_What is expected:_ Below are the records; give again exactly the line with "ĐỂ LẠI THÔNG TIN TƯ VẤN", the line with "территорий для благоустройства по проекту", and each line that lies between them, and nothing besides.

START The data

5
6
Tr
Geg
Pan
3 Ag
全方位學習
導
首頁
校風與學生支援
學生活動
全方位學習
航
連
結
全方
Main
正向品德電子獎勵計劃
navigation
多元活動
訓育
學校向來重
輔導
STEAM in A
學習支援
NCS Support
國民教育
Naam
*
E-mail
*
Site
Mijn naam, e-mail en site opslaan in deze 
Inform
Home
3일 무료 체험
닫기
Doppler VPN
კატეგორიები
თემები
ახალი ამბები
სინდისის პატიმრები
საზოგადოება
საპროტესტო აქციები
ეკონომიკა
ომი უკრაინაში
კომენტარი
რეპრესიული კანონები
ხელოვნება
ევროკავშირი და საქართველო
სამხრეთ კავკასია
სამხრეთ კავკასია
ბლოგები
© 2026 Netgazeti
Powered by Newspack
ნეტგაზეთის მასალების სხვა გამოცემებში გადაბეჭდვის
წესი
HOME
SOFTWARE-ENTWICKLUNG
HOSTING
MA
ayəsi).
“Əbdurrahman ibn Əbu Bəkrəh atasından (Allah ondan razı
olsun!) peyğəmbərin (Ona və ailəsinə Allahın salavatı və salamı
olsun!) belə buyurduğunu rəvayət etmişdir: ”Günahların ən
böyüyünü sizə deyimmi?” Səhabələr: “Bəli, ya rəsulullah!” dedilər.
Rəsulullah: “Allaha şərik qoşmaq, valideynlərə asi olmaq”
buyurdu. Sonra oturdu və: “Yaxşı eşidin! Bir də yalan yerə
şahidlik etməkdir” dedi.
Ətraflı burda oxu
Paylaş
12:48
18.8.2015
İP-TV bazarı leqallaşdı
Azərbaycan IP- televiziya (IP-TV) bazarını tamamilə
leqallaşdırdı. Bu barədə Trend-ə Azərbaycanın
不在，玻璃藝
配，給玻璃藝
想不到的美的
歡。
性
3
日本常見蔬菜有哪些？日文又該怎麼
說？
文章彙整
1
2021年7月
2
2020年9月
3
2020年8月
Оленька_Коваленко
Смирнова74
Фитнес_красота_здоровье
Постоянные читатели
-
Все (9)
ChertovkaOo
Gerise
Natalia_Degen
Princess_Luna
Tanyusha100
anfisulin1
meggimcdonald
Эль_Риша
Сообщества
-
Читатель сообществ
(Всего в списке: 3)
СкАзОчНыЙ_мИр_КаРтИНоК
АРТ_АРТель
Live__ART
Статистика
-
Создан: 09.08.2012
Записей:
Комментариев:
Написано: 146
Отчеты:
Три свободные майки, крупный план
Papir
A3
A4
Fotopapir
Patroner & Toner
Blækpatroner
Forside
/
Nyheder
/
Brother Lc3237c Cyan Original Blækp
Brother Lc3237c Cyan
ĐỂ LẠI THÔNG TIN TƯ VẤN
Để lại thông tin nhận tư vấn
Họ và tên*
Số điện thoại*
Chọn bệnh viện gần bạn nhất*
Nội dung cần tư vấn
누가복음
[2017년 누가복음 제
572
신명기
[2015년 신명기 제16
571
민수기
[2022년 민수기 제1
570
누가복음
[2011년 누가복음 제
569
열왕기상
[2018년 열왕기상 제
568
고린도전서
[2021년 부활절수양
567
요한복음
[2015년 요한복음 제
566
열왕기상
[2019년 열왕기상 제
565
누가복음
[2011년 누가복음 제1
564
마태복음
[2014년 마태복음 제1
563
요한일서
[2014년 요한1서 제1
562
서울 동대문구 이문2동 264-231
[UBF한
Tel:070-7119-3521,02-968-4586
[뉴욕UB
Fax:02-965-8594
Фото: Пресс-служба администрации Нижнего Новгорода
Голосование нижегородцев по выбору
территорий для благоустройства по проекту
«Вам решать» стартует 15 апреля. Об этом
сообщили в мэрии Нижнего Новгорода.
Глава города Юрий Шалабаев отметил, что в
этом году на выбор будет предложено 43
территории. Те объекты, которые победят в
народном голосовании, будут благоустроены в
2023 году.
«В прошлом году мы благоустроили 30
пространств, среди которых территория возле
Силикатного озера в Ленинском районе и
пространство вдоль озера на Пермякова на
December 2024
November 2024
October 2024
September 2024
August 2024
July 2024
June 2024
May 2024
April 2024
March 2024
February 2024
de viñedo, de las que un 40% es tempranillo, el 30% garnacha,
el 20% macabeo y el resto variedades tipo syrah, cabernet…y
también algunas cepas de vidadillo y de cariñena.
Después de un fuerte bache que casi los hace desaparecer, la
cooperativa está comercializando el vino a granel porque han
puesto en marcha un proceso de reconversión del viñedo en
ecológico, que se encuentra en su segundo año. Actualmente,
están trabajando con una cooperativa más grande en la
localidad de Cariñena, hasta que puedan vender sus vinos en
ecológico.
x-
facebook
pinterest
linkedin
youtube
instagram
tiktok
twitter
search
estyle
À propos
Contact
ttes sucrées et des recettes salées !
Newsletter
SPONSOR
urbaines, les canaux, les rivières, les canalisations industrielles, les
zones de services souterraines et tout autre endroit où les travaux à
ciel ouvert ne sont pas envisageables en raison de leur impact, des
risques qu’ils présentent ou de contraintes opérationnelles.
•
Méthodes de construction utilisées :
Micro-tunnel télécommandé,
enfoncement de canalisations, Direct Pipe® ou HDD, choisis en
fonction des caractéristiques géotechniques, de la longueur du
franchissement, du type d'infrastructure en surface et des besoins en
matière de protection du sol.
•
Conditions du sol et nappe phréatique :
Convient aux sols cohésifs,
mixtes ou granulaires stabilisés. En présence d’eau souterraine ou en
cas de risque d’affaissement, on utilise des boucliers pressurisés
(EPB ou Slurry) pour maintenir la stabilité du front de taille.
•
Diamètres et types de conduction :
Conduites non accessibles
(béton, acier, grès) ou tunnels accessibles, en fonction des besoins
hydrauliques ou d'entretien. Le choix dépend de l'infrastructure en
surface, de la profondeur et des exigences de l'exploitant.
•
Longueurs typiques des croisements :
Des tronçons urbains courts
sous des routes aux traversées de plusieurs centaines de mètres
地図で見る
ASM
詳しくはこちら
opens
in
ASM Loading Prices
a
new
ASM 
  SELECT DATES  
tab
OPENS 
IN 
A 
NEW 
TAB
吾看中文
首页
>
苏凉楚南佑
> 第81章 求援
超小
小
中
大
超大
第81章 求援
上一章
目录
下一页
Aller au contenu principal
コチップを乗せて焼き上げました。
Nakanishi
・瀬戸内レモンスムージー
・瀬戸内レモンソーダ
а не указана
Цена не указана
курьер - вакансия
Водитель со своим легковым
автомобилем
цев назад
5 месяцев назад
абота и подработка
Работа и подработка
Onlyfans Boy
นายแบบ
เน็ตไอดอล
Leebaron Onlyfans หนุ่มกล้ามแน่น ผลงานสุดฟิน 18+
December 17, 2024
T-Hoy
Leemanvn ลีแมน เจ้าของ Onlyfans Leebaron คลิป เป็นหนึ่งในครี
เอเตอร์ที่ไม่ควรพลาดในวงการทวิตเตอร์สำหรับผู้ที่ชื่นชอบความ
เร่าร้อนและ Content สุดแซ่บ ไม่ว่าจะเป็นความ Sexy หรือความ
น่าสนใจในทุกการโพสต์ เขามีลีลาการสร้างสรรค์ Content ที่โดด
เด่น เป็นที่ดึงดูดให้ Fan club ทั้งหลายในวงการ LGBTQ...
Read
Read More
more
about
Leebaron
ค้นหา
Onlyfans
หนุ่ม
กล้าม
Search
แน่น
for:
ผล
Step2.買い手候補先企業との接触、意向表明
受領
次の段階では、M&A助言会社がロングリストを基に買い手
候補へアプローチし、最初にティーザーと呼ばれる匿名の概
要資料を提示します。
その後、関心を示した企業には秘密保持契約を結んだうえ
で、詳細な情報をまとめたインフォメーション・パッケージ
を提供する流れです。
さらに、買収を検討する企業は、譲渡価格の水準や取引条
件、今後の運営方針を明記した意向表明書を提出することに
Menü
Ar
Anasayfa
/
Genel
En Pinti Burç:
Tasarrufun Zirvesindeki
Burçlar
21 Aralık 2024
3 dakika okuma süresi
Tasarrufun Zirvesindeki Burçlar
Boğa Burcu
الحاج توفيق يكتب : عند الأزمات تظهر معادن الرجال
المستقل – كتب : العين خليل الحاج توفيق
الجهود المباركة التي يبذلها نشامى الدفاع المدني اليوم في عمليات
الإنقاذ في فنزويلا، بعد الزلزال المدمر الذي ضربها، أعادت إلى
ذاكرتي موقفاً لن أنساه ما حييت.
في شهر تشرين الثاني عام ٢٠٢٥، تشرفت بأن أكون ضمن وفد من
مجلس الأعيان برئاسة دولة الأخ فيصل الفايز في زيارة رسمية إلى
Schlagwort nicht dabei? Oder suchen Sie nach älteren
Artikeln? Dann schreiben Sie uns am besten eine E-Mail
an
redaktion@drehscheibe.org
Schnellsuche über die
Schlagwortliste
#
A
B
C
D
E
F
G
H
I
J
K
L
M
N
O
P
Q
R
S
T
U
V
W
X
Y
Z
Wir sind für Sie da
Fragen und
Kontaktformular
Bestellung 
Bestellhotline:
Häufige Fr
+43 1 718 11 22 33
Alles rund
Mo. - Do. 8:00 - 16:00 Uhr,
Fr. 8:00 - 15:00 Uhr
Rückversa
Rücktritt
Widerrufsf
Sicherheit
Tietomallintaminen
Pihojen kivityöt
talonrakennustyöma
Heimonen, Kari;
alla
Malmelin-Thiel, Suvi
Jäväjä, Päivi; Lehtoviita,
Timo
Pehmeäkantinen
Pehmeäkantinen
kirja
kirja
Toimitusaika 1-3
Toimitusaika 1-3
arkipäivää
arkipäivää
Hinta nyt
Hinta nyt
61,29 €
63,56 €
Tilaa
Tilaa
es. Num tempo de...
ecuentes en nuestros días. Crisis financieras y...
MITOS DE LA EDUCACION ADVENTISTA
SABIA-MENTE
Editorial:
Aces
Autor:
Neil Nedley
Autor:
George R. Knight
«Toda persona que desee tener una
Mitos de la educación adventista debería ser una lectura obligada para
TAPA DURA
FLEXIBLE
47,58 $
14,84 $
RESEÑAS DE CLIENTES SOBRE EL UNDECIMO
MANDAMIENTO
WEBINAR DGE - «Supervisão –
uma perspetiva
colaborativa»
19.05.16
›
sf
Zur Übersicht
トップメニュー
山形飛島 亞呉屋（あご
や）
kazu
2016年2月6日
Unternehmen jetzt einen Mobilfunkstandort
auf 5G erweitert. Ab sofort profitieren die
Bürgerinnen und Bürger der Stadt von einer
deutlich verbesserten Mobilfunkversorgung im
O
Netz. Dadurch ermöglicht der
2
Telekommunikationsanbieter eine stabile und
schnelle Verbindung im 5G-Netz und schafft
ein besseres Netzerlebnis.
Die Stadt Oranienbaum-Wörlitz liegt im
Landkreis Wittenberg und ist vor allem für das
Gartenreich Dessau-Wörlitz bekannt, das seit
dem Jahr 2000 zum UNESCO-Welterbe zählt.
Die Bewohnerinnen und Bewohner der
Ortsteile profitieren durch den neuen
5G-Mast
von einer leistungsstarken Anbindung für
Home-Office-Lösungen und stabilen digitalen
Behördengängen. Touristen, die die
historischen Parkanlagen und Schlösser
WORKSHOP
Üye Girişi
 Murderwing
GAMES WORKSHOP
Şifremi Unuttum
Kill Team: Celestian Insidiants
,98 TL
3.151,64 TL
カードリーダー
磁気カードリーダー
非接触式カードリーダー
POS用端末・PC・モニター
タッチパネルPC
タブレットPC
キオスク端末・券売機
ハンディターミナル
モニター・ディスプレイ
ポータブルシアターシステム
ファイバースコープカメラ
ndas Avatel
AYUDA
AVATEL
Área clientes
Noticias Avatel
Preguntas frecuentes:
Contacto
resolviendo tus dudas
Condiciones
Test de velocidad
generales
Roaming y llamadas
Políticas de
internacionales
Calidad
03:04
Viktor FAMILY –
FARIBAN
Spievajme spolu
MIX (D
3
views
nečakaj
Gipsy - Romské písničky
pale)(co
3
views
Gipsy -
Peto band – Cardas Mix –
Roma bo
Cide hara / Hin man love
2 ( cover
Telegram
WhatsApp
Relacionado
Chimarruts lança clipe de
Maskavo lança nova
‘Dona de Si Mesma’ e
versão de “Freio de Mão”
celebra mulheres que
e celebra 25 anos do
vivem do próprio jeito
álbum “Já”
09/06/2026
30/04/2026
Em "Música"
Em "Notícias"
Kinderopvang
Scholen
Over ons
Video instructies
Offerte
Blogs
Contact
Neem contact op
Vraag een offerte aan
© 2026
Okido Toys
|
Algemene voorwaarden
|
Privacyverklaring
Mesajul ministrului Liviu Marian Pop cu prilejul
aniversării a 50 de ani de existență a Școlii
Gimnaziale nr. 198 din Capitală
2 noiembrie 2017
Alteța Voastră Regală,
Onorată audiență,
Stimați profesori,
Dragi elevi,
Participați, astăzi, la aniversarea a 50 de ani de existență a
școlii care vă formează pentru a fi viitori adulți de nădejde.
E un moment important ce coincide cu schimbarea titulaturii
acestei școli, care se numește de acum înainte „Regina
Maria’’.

END The data

_Your response:_
ĐỂ LẠI THÔNG TIN TƯ VẤN
Để lại thông tin nhận tư vấn
Họ và tên*
Số điện thoại*
Chọn bệnh viện gần bạn nhất*
Nội dung cần tư vấn
누가복음
[2017년 누가복음 제
572
신명기
[2015년 신명기 제16
571
민수기
[2022년 민수기 제1
570
누가복음
[2011년 누가복음 제
569
열왕기상
[2018년 열왕기상 제
568
고린도전서
[2021년 부활절수양
567
요한복음
[2015년 요한복음 제
566
열왕기상
[2019년 열왕기상 제
565
누가복음
[2011년 누가복음 제1
564
마태복음
[2014년 마태복음 제1
563
요한일서
[2014년 요한1서 제1
562
서울 동대문구 이문2동 264-231
[UBF한
Tel:070-7119-3521,02-968-4586
[뉴욕UB
Fax:02-965-8594
Фото: Пресс-служба администрации Нижнего Новгорода
Голосование нижегородцев по выбору
территорий для благоустройства по проекту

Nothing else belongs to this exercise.